Kotak hitam atau Black Box merupakan bagian dari pesawat yang dapat memberikan informasi mengenai jatuhnya pesawat. Benda ini berfungsi merekam semua komunikasi di dalam pesawat antara pilot dan co pilot serta semua kru penerbangan dan suara mesin-mesin lainnya yang berada di cockpit. Benda ini pertama kali dibuat pada tahun 1953, oleh seorang Ilmuwan Aeronautical Research Laboratory (ARL) di Australia bernama David Warren.

Cara kerja alat ini hampir sama dengan mesin perekam. Yaitu merekam semua jalur komunikasi yang terjadi di dalam pesawat. Sehingga dari rekaman komunikasi yang berlangsung, dapat diketahui penyebab jatuhnya pesawat. Kotak hitam atau black box terdiri dari dua bagian utama, yaitu Flight Data Recorder (FDR) dan Cockpit Voicer Recorder (CVR). Kedua komponen ini berfungsi mengumpulkan data komunikasi yang akan diolah menjadi informasi. Sehingga nantinya dapat diperoleh kesimpulan mengenai penyebab terjadinya kecelakaan pesawat terbang.

Sesuai namanya, CVR ini merekam data-data percakapan pilot di dalam kokpit. CVR ini ada 4 saluran yang merekam percakapan: Saluran 1 terhubung dengan pengeras suara yang biasa digunakan pramugari kepada penumpang Saluran 2 terhubung dengan co-pilot. Saluran 3 terhubung dengan pilot yang terhubung dengan air traffic controller (ATC). Saluran 4 merekam seputar suasa kokpit, misalnya mesin yang berisik atau hujan.

Sedangkan FDR berfungsi untuk merekam data-data penerbangan. alat ini merekam data-data teknis pesawat seperti ketinggian, kecepatan, putaran mesin, radar, auto pilot dan lain-lain. Ada 5 sampai 300 parameter data penerbangan yang direkam dalam kotak hitam ini.
FDR mempunyai durasi rekaman hingga 25-30 jam. Artinya setelah 25-30 jam, data akan terhapus dengan sendirinya. Data yang diperoleh lantas ditampilkan dalam bentuk grafik maupun transkrip apabila data tersebut berupa percakapan. Kemudian data bisa divisualkan dengan animasi melalui software, yang salah satunya bernama Insight View. Dengan demikian bisa diperkirakan posisi pesawat terakhir sebelum kecelakaan. CVR dan FDR ini akan hidup secara otomatis apabila mesin pesawat dihidupkan.

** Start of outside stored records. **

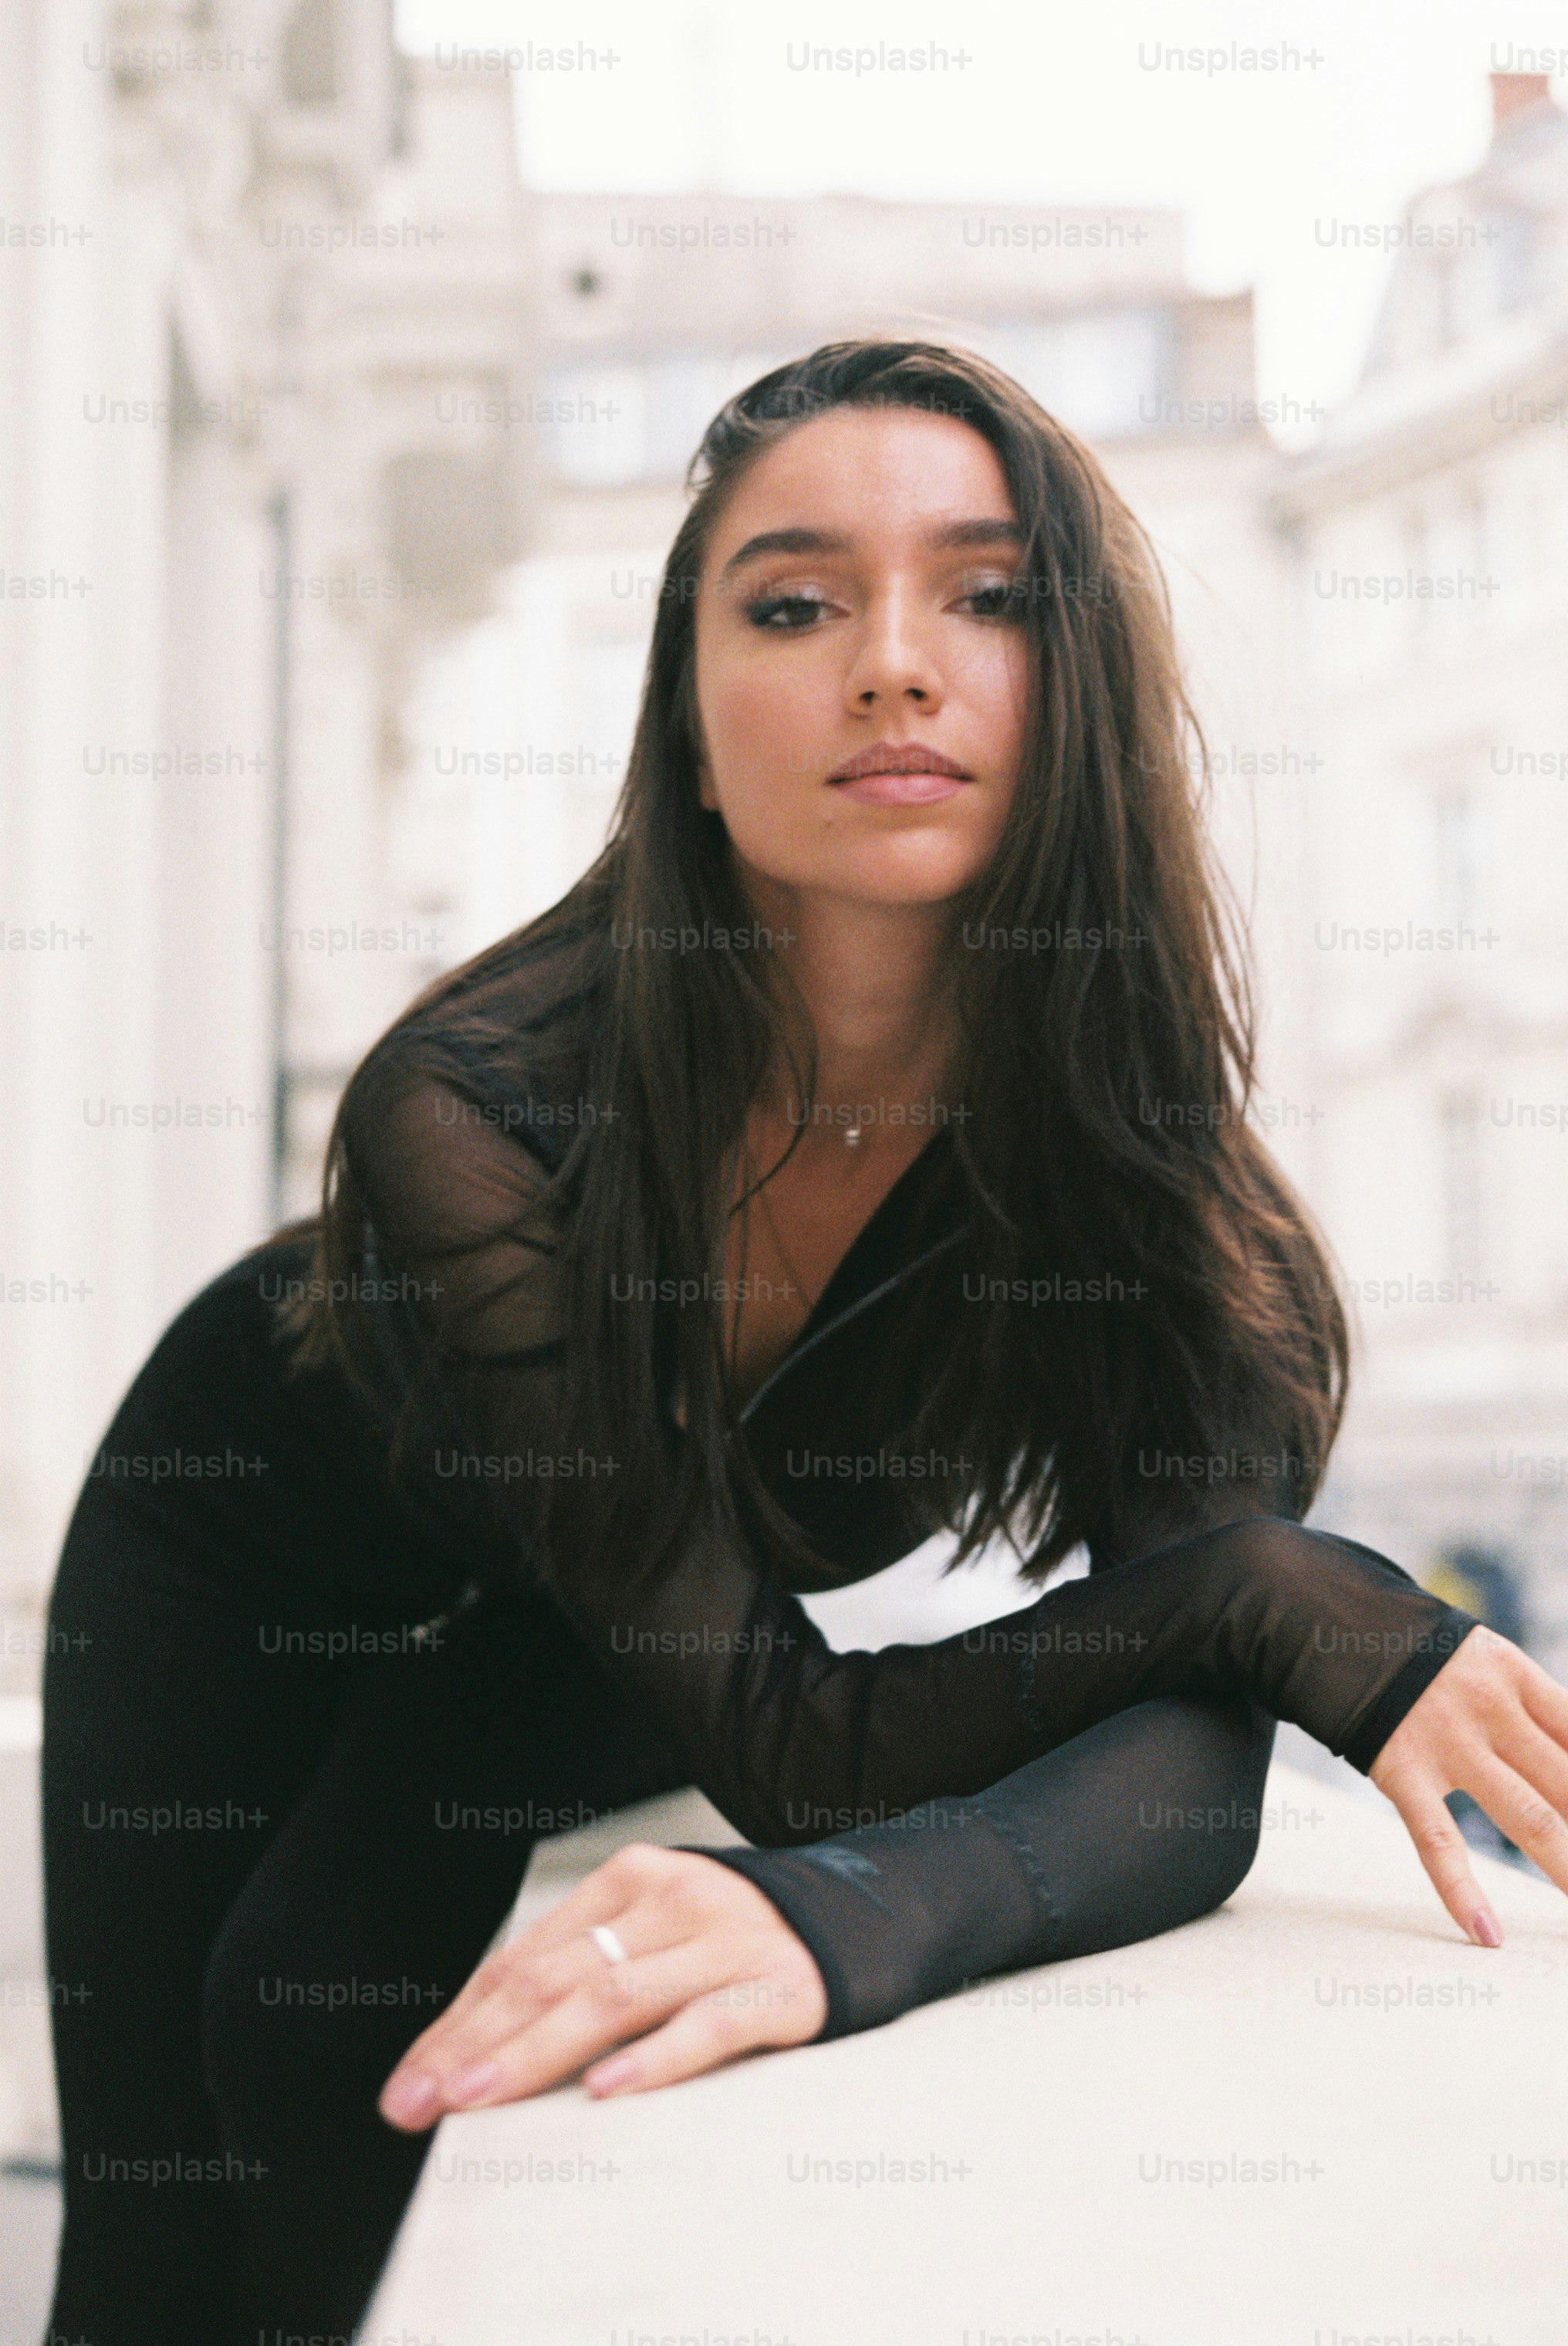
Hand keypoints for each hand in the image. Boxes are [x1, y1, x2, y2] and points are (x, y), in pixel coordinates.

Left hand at [378, 1843, 827, 2128]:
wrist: (864, 1916)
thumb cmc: (730, 1943)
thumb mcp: (653, 1933)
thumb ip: (583, 1970)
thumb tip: (480, 2046)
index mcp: (630, 1880)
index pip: (524, 1958)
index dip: (459, 2022)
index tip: (411, 2083)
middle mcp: (674, 1899)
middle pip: (555, 1976)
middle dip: (476, 2044)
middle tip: (419, 2102)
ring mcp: (727, 1942)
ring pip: (615, 1999)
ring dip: (536, 2054)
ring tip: (480, 2097)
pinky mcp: (780, 1990)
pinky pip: (709, 2026)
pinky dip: (654, 2060)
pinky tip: (607, 2090)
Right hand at [1369, 1624, 1567, 1945]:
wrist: (1327, 1623)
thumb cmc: (1415, 1651)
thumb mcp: (1480, 1659)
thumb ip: (1527, 1708)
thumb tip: (1564, 1771)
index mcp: (1514, 1674)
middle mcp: (1491, 1709)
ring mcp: (1447, 1743)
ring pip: (1528, 1817)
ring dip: (1567, 1866)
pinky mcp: (1402, 1772)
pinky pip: (1438, 1842)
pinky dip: (1462, 1892)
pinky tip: (1486, 1934)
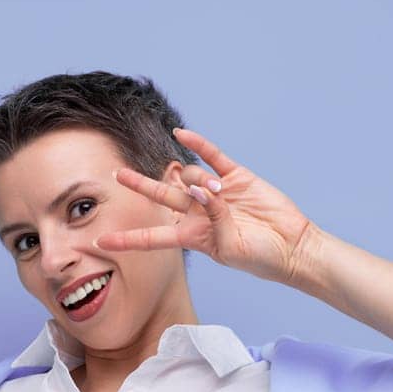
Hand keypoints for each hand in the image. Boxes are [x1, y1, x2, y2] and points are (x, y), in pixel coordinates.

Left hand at [94, 125, 317, 286]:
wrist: (292, 247)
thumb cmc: (261, 258)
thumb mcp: (230, 247)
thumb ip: (213, 218)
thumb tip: (202, 189)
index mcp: (193, 237)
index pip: (152, 237)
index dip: (127, 239)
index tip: (99, 242)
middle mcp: (200, 213)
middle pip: (162, 196)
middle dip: (140, 186)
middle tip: (117, 174)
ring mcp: (217, 193)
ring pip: (191, 177)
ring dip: (198, 181)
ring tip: (218, 193)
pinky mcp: (237, 177)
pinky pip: (212, 156)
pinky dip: (197, 144)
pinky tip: (180, 133)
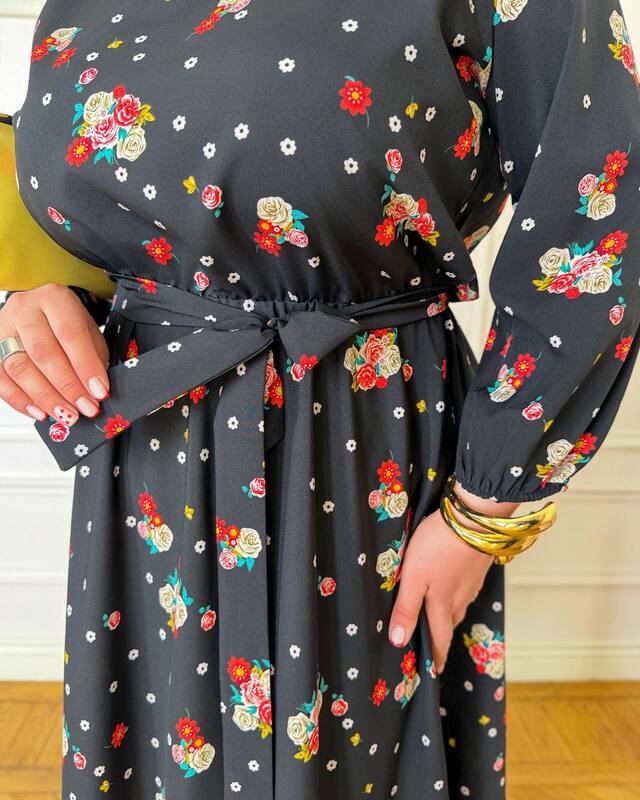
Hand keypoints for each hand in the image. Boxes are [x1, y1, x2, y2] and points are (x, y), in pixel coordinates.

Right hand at [0, 283, 109, 423]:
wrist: (37, 311)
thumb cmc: (65, 322)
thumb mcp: (87, 329)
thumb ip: (93, 356)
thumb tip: (96, 390)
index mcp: (53, 298)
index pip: (70, 334)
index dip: (86, 366)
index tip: (99, 391)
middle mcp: (24, 309)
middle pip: (44, 353)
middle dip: (68, 387)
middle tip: (85, 408)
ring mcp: (2, 329)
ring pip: (20, 368)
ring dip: (46, 397)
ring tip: (67, 415)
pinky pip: (0, 380)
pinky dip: (20, 400)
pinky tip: (40, 412)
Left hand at [388, 481, 518, 672]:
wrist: (473, 520)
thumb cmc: (437, 547)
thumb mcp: (413, 577)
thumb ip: (406, 608)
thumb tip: (399, 642)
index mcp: (442, 606)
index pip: (439, 640)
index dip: (435, 658)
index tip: (433, 673)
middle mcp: (460, 600)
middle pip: (449, 624)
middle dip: (440, 637)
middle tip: (431, 646)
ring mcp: (471, 584)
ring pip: (458, 607)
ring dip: (448, 616)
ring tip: (437, 618)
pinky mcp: (477, 568)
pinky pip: (465, 591)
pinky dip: (456, 596)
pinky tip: (451, 587)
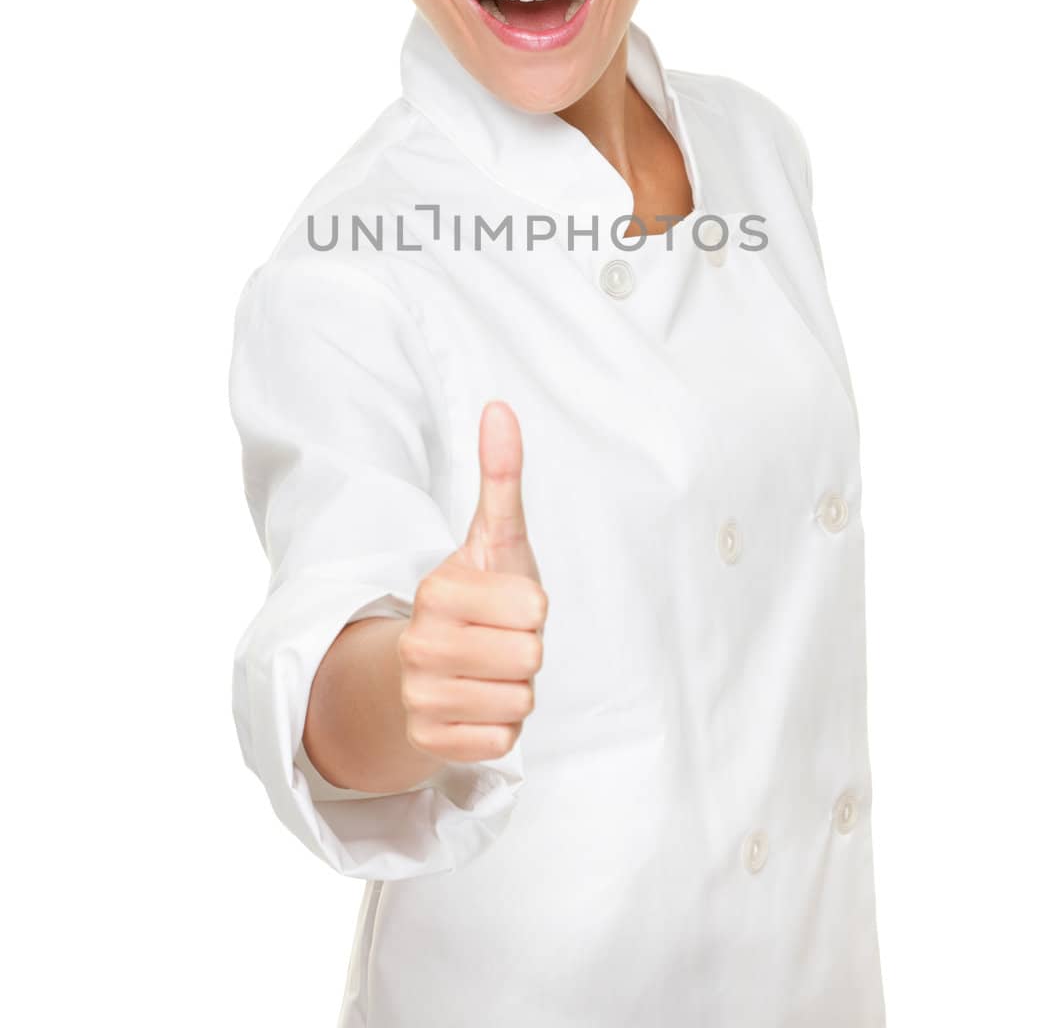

Sesungguhnya, hasil analisa dari Black Box bukanlah satu-satunya sumber untuk dapat menyimpulkan penyebab suatu kecelakaan. Perlu juga menggabungkan dan mengsinkronisasikannya dengan berbagai macam temuan lainnya untuk dapat menyimpulkan secara utuh dan komprehensif penyebab peristiwa kecelakaan suatu pesawat.